Applications use spring-cloud-stream version 3.2.4 and spring-cloud-stream-binder-kinesis version 2.2.0.

Is there anything that can be done to prevent this behavior?
Thanks!

Thank you for great investigation!

I think we need to double check the shard state when its lock in our hands, so we just stop consuming it and drop the lock if shard is closed.
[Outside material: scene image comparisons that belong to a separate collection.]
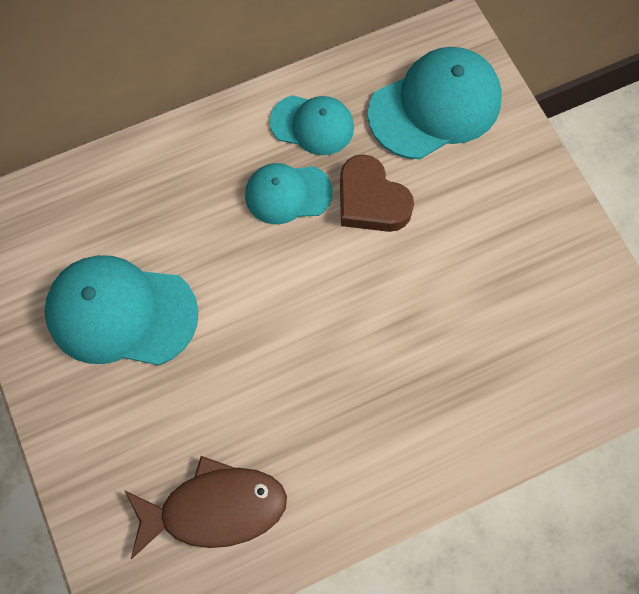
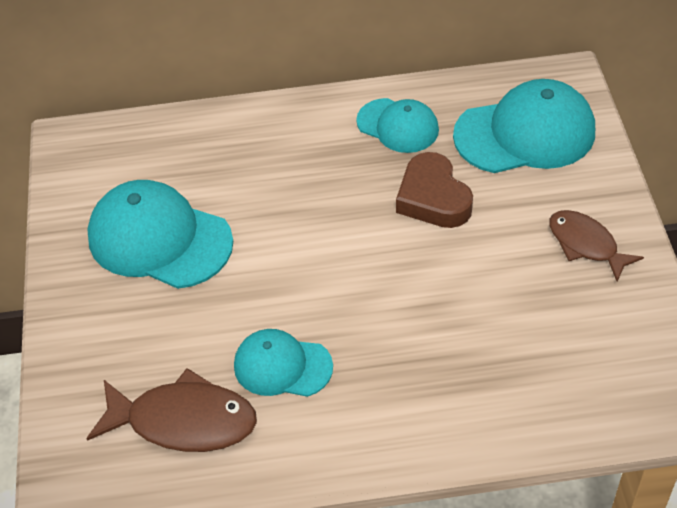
camera: 20 degrees right, 20 degrees down
turquoise cap [245,163,333,224] -> turquoise cap moved to [234,329,333,397]
none -> brown fish [549,210,644,282]

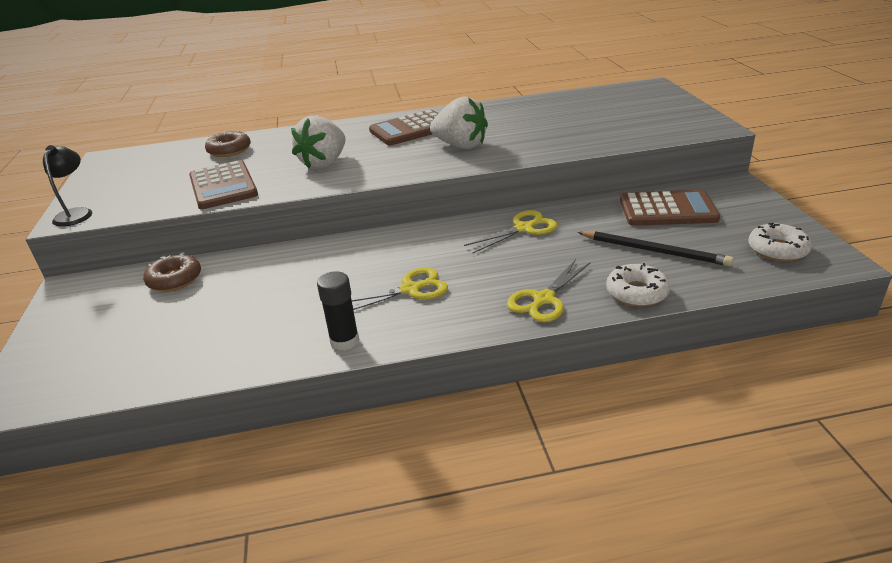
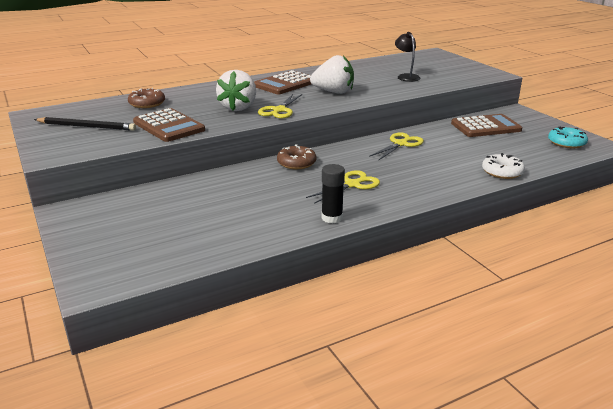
camera: 20 degrees left, 5 degrees down
black lamp [43,145,92,227] -> black lamp moved to [395,32,421,82]
brown donut [143,252,201,292] -> brown donut moved to [277,145,317,169]
yellow scissors [507,259,591,322] -> yellow scissors moved to [258,94,302,118]
black pencil [577,231,733,266] -> black pencil moved to [34,117,136,131]
white donut [748,223,812,261] -> turquoise donut [548,127,588,148]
Will look into this next week.

Hi @artembilan,

is there any progress with this issue? Did you have a chance to look at it?

Thank you!

Sorry, I did not have a chance to look into this: busy preparing Spring Integration 6.0 release.

Just pushed some fix.
@tonkerotti ,
would you mind retesting your solution against the latest 2.5.3-SNAPSHOT version?